С этого дня она завела себе привычку гулять по ясеневой аллейке. Разумеется, до настоящей аллеи ей было еще далеко, но про себя Наталья называла ее именно так.
Саженцы подрастали. Теплое влажное лето щедро вливало в них свою могучую силу, и напитанные ею деревца задорно тянулись ввысь. Конечно, не все росли одинаково – молодые зеленые кроны поднимались вразнобой, и Натальин саженец на школьной физкультуре стоял бы в конце строя. Зато он был ровненький, на загляденье.

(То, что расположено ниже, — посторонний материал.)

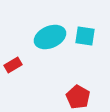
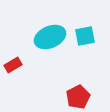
cyan square: rotated 20 degrees counterclockwise
red pentagon: rotated 15 degrees clockwise
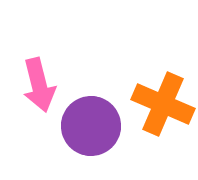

Она замечала его уже издалека. Не могла не заметить – он был особенный. Хоть и из последышей, но так же бойко тянулся ввысь, набухал тугими зелеными почками, из которых в начале мая выстрелили в обе стороны две веточки, ни дать ни взять – растопыренные, раскинутые для объятий руки. А на концах веточек – будто пальчики – по пять листиков на каждой. Наталье так и казалось, что деревце радуется ей, будто и впрямь обнять хочет. Она и сама радовалась в ответ. И каждый раз, проходя мимо, специально задерживала шаг, касалась молодой нежной листвы, будто здороваясь. И шла дальше – немножко окрыленная, чуть менее несчастная.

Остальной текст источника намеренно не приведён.